● **What you should do**
Where the string "lines" occurs in a line of the data below, that line should be copied.
*** Opening Recorded information ***
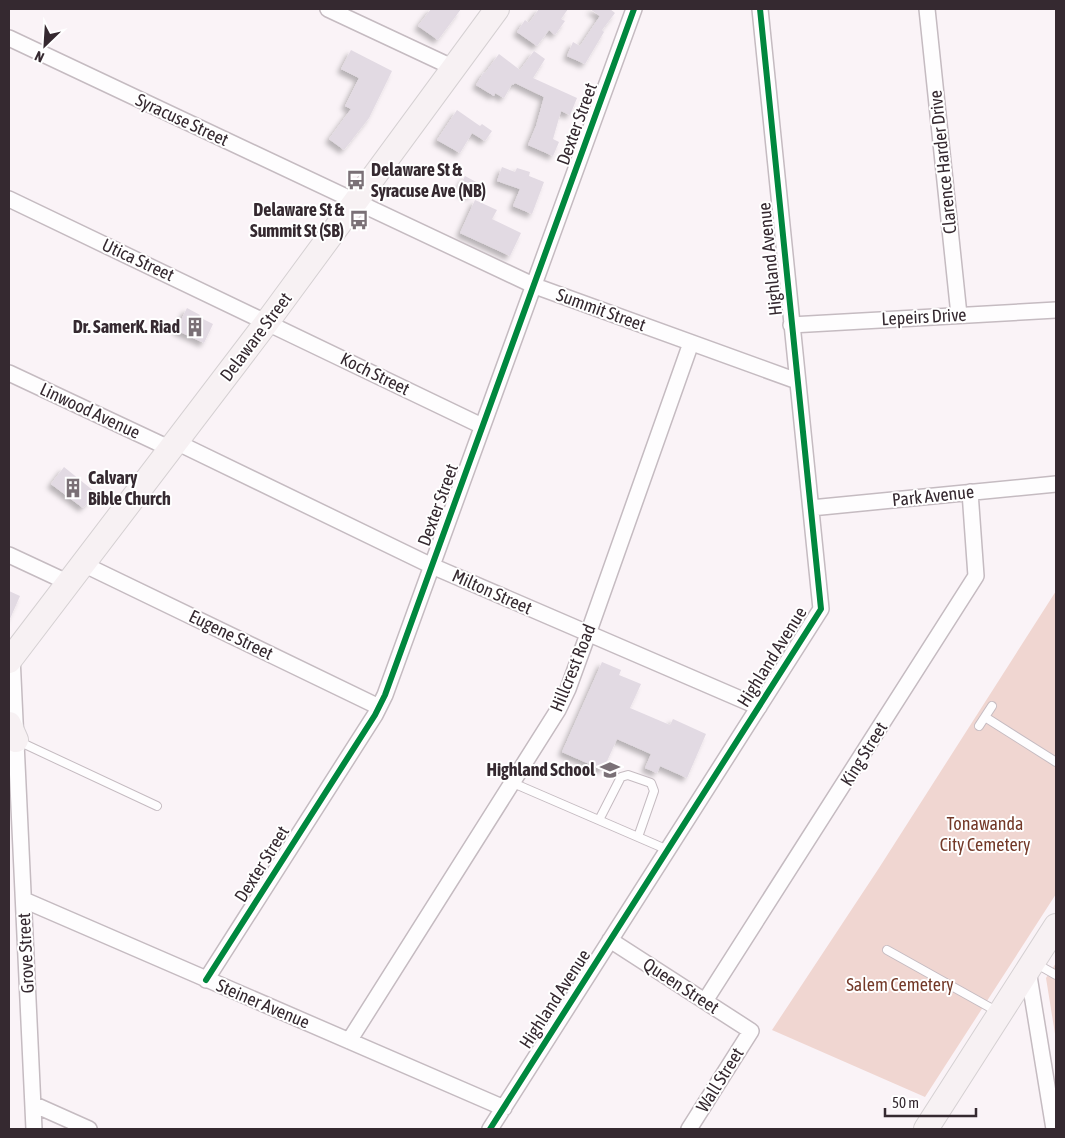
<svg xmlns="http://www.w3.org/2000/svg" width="1065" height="1138" font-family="'Asap Condensed',sans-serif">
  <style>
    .green { fill: #f0d6d1 }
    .building { fill: #e2dae3; filter: url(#shadow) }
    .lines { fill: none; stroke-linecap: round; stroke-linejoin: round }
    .lane-casing { stroke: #c5bbc1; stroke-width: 10 }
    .street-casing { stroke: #c5bbc1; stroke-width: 18 }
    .primary-casing { stroke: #d5d0d2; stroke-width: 26 }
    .lane { stroke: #fefdfe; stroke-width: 8 }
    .street { stroke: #fefdfe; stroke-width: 15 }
    .primary { stroke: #f7f1f3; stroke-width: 24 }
    .cycleway-casing { stroke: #fff; stroke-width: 9 }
    .cycleway { stroke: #00873e; stroke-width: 6 }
    .labels { text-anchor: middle; stroke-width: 4; stroke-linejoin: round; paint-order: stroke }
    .street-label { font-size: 18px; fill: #352930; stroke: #fff }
    .poi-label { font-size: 18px; font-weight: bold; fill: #352930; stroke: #fff; text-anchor: end }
    .park-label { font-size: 18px; fill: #733928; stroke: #fff }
  </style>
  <defs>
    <filter id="shadow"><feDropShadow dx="-4" dy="4" stdDeviation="2.5" flood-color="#0004"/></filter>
  </defs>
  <rect width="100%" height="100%" fill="#faf3f7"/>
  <path class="green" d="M1056 591V894L925 1097 772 1030 879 868Z
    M1056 963V1040L1046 978Z"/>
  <path class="building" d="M431 9H461L438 40 418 26Z
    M539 9H568L561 19 565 21 555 35 549 30 537 46 517 32 525 20 529 23Z
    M590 9H610L615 13 602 30 604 32 585 64 567 56 573 42 580 46 600 16Z
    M351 50 392 71 369 118 344 150 329 139 351 109 345 106 359 78 341 69Z
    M534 51 545 59 533 78 577 98 570 115 561 111 553 139 559 142 553 156 528 145 536 126 544 97 515 83 513 85 512 84 504 98 495 93 494 96 476 85 484 72 485 73 499 54 520 70Z
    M457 110 480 126 482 124 492 131 485 141 472 133 460 153 437 140Z
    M502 167 515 172 517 168 530 172 529 176 544 182 532 214 513 206 520 189 497 181Z
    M465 176 478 183 471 196 458 190Z
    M475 200 497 210 492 219 521 233 510 256 460 233Z
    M187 308 200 315 199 317 213 324 204 343 176 330Z
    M64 467 95 492 92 498 83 508 51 484Z
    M9 591 20 596 9 621Z
    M602 662 621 670 619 675 641 684 630 708 670 725 673 719 706 734 687 778 660 766 657 773 645 768 651 754 617 739 603 770 562 752Z"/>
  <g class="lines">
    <defs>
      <path id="lane" d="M985 717 1056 762
        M979 726 992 706
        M18 741 157 806
        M513 783 668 850
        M599 820 621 777 628 775 651 783 654 791 638 837
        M887 950 998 1012
        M1035 963 1056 975"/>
      <path id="street" d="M328 9 454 68
        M927 9 959 315
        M9 38 535 286 797 381
        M9 199 482 426
        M791 325 1056 310
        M9 373 171 449
        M176 442 432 566 759 707
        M811 508 1056 484
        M9 555 69 583
        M83 564 379 707
        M12 656 34 1129
        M24 900 504 1108
        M610 940 751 1031 689 1129
        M1028 970 1054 1129
        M206 980 375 715 385 695 634 9
        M705 1001 976 576 970 492
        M349 1041 558 710 568 689 588 634 691 343
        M33 1104 89 1129
        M490 1129 821 609 760 9"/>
      <path id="primary" d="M9 661 267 322 497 9
        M9 724 16 740
        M926 1129 1056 926"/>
    </defs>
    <use href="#lane" class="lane-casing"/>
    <use href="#street" class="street-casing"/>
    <use href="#primary" class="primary-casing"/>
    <use href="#lane" class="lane"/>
    <use href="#street" class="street"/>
    <use href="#primary" class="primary"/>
    <defs>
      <path id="cycleway" d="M206 980 375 715 385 695 634 9
        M490 1129 821 609 760 9"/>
    </defs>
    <use href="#cycleway" class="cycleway-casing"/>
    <use href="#cycleway" class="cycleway"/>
  </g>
  <defs>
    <symbol id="bus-bare" viewBox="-9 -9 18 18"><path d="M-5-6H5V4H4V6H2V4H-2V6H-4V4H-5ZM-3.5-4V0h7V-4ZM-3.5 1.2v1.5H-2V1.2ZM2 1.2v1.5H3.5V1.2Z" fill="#7a7076" stroke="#fff" stroke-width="2.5" paint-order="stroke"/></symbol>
    <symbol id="building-bare" viewBox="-9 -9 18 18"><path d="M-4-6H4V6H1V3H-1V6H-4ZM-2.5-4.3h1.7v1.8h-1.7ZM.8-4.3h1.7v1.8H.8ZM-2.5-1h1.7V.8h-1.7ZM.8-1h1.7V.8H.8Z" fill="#7a7076" stroke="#fff" stroke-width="2.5" paint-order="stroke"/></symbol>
    <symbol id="school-bare" viewBox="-9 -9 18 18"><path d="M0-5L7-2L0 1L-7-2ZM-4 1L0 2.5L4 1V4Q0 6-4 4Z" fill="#7a7076" stroke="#fff" stroke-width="2.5" paint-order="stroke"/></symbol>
  </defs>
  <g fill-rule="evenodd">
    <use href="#bus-bare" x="342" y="166" width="28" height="28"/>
    <use href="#bus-bare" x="345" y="206" width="28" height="28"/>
    <use href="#building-bare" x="181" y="313" width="28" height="28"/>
    <use href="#building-bare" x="59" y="474" width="28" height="28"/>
    <use href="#school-bare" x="596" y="756" width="28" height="28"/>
  </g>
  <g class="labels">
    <g class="street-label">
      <text transform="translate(182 120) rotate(25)" y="6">Syracuse Street</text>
      <text transform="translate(577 124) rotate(-70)" y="6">Dexter Street</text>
      <text transform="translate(943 162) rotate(-96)" y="6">Clarence Harder Drive</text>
      <text transform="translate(770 259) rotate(-96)" y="6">Highland Avenue</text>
      <text transform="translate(138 260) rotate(25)" y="6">Utica Street</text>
      <text transform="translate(601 310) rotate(20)" y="6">Summit Street</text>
      <text transform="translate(924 317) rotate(-3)" y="6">Lepeirs Drive</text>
      <text transform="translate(256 337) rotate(-53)" y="6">Delaware Street</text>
      <text transform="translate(375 374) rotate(26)" y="6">Koch Street</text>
      <text transform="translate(90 411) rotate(25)" y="6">Linwood Avenue</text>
      <text transform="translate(933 496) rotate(-6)" y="6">Park Avenue</text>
      <text transform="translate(438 505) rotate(-70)" y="6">Dexter Street</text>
      <text transform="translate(492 592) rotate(24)" y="6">Milton Street</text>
      <text transform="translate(231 635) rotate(26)" y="6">Eugene Street</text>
      <text transform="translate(772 657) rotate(-58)" y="6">Highland Avenue</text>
      <text transform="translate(573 668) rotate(-68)" y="6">Hillcrest Road</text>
      <text transform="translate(864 754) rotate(-58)" y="6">King Street</text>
      <text transform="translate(262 864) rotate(-58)" y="6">Dexter Street</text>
      <text transform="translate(26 953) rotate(-93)" y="6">Grove Street</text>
      <text transform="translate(681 986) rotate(33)" y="6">Queen Street</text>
      <text transform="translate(555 999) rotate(-57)" y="6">Highland Avenue</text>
      <text transform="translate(263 1004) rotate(23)" y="6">Steiner Avenue</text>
      <text transform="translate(720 1080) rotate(-58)" y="6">Wall Street</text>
    </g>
    <g class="poi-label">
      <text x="371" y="176" text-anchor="start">Delaware St &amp;<tspan x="371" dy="21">Syracuse Ave (NB)</tspan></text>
      <text x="344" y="216">Delaware St &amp;<tspan x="344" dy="21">Summit St (SB)</tspan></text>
      <text x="180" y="333">Dr. SamerK. Riad</text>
      <text x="88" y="484" text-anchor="start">Calvary<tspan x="88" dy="21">Bible Church</tspan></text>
      <text x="595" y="776">Highland School</text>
    </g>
    <g class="park-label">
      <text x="985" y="830">Tonawanda<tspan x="985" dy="21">City Cemetery</tspan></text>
      <text x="900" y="991">Salem Cemetery</text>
    </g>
  </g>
  <rect width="1065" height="1138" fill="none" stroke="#352930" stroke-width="20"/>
  <g transform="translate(45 45) rotate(205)" stroke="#ffffff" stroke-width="4" paint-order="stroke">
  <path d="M0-4L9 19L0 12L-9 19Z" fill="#352930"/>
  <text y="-8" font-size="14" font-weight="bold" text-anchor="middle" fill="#352930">N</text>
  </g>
  <path d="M885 1108v8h91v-8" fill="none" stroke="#352930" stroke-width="2.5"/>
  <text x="892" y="1108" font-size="15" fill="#352930" stroke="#ffffff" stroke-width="4" paint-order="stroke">50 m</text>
</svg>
*** Closing Recorded information ***
● **Answer to the problem**
    .lines { fill: none; stroke-linecap: round; stroke-linejoin: round }
  <g class="lines">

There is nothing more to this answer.